A Quick Rundown of the Hashtag
Hashtags (#) were first introduced to Twitter in 2007 when Chris Messina suggested the idea and as they say, the rest is history. From there, hashtags have grown in popularity and are now used throughout various social media platforms.
What’s the Big Deal?
With the expansion of social media and digital marketing, hashtags have become of major part of our culture and to draw more people into conversations. In a recent study conducted by Buddy Media, research showed tweets with 1-2 hashtags had a 21% higher engagement than those with 3 or more hashtags. In addition, tweets with hashtags received 2 times the engagement than those without them.
Many businesses have created successful campaigns using hashtags to engage their audience and grow their business.
One example, Dominos in the U.K. campaigned that every time the hashtag #LetsDoLunch was retweeted on a particular day between specific times, the price of their pizza would go down. This was a popular promotion and people saw the price drop from £15.99 to £7.74 on that day.

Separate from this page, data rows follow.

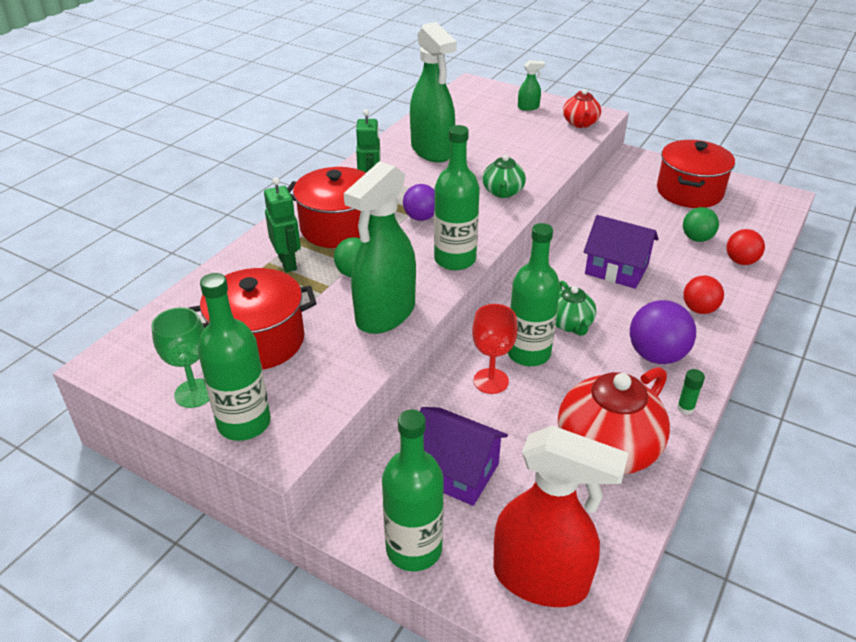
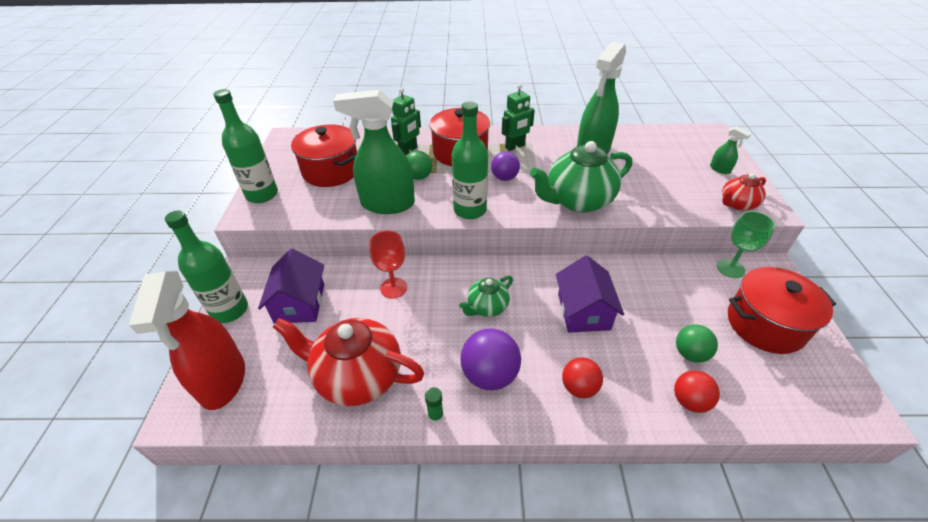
camera: 60 degrees right, 5 degrees up
(194, 393) = (277, 170): green goblet -> green goblet (730, 268)
(503, 192) = (577, 201): green teapot -> green teapot, size x1.86
(528, 353) = (436, 296): green bottle -> none

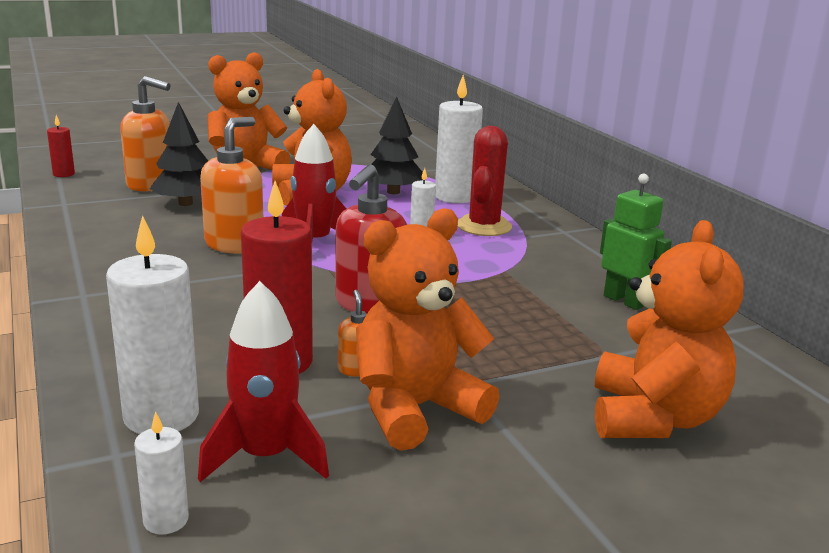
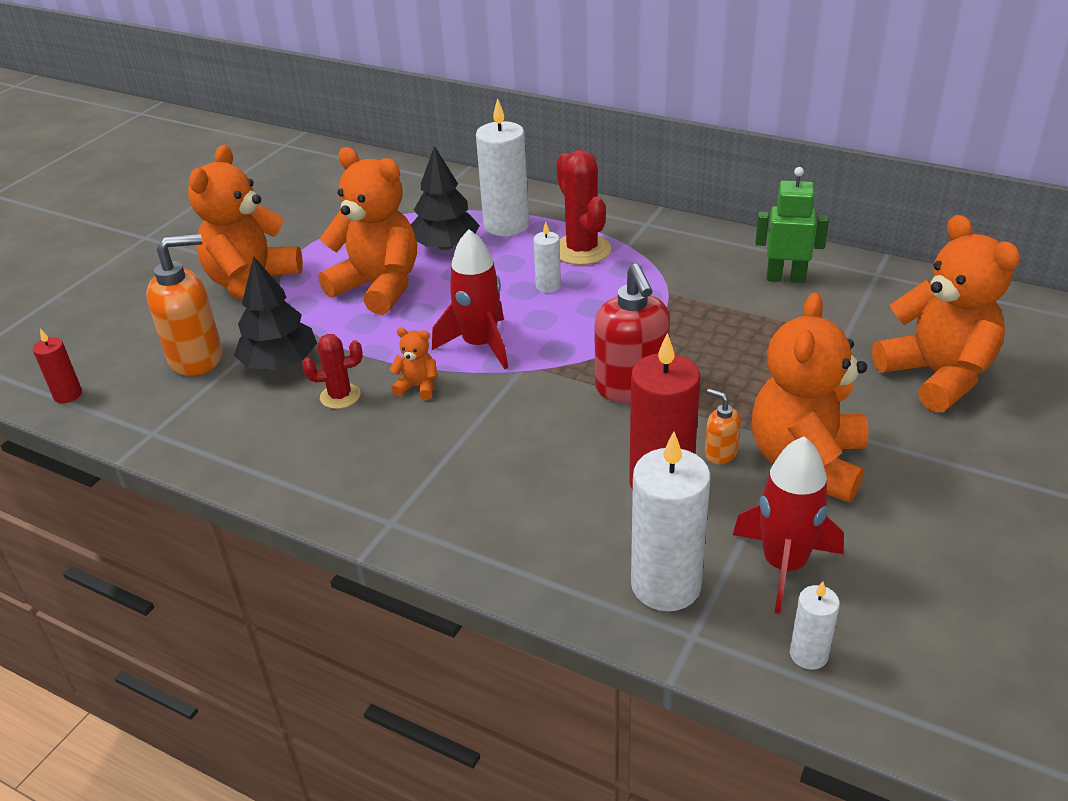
camera: 35 degrees left, 15 degrees up
(184, 230) = (340, 396): none -> red cactus
(235, 244) = (418, 387): orange soap dispenser -> orange teddy bear

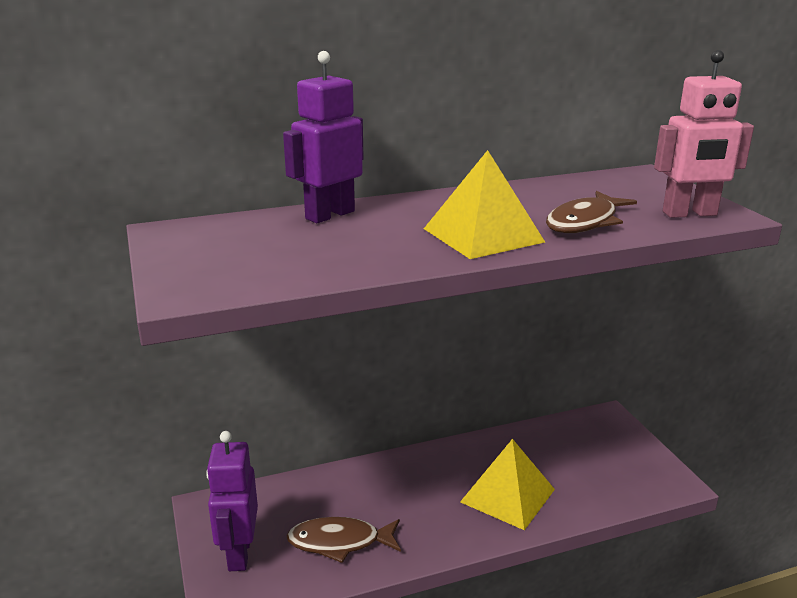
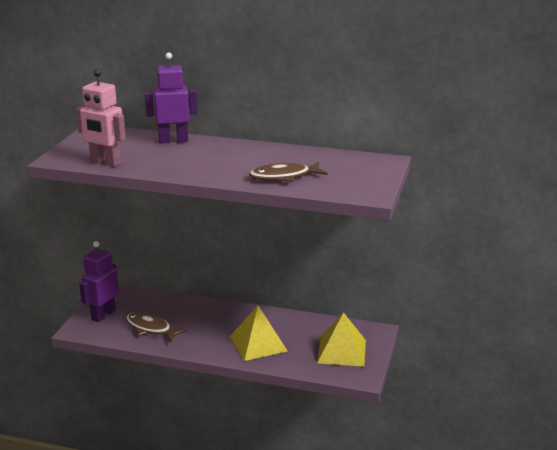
camera: 35 degrees right, 0 degrees up
(483, 235) = (220, 169): yellow pyramid -> yellow pyramid (342, 351)
(690, 214) = (350, 188): pink robot -> pink robot (105, 162)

Businesses are not the only ones who can benefit from a well thought out hashtag. Organizations have also found a powerful voice across social media and are using hashtags to bring awareness to their causes. A great example is the #IceBucketChallenge which, as of September 15, 2014, has raised $113.3 million in donations from just this hashtag to help find a cure for ALS.

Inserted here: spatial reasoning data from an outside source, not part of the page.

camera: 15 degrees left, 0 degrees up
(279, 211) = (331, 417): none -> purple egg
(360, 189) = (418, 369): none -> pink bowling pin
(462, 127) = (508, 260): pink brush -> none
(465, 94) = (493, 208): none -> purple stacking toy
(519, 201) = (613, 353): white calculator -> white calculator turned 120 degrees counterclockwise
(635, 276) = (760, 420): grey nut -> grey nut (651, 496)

Side note: hashtags don’t have to be serious all the time either. In some cases, hashtags are used to add sarcasm or to convey feeling to a tweet.

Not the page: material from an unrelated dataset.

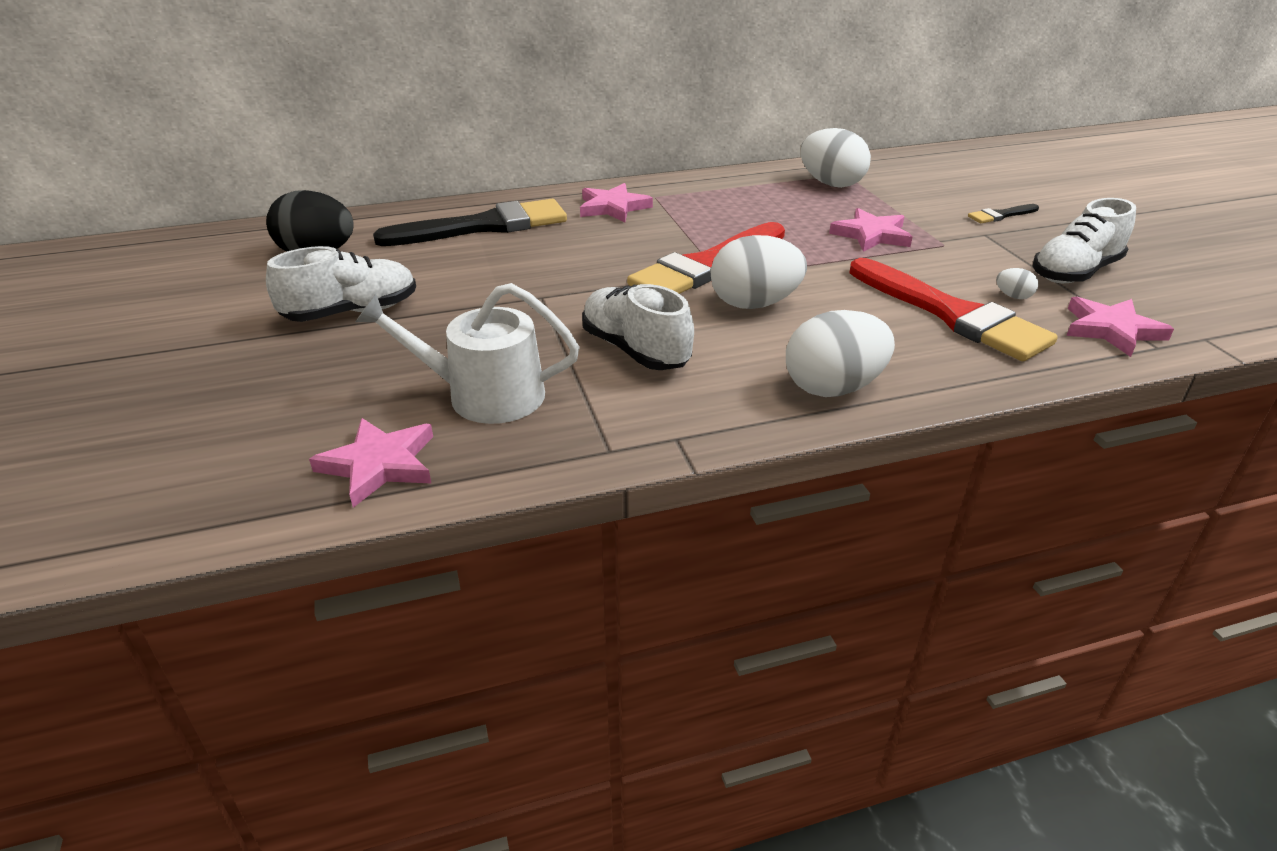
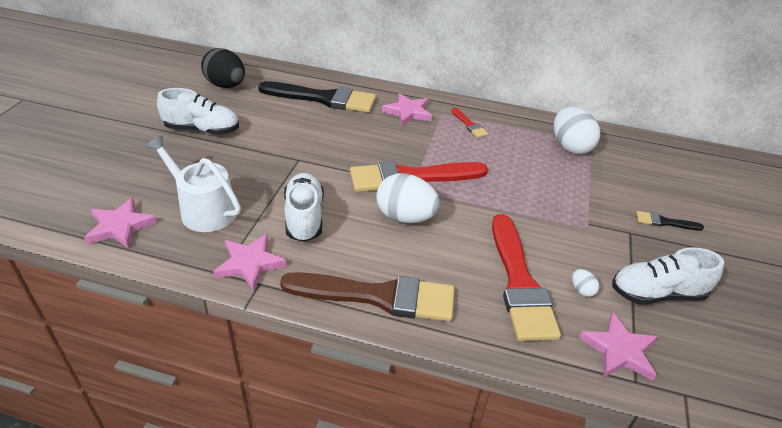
camera: 30 degrees right, 5 degrees up
(701, 197) = (469, 125): none -> red brush
(833, 388) = (378, 296): white egg -> brown brush
(871, 235) = (545, 198): pink star -> pink star (249, 263)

However you choose to use hashtags in your online marketing, remember they are meant to organize tweets while the conversation is happening.
- Don’t Overuse Them.
Some people tend to go crazy when it comes to using hashtags. When using hashtags, only use a maximum of 2 hashtags. Any more than that, you could lose followers, be suspended from digital platforms, and get a bad reputation in social media communities.
- Think KISS.
Keep it short and simple. In most cases, it is recommended to keep them to one word, maybe 2 or 3 words (tops!) but definitely avoid the sentence. #TheyJustGetVeryAnnoyingAndAreHardToRead
Hashtags that are not relevant to your content are considered spam. Do some research to discover which keywords or phrases will boost your brand and bring value to your tweets. An example, #You is generic and doesn’t add value, whereas #ThrowBackThursday (or #TBT) ignites a following of fun moments from the past.
I can’t stress how important research is. With so many conversations going on across social media, you want to verify the hashtag you are linking with your business is appropriate and not trending elsewhere. A great example of a business who didn’t do their research is DiGiorno Pizza. Their hashtag faux paus hit a serious backlash when they carelessly used the hashtag, #WhyIStayed to promote their brand.
Regardless if you love or hate them, hashtags are here to stay and as long as you remember to keep them simple they have a lot of marketing potential. Hashtags have the power to connect people and drive a conversation.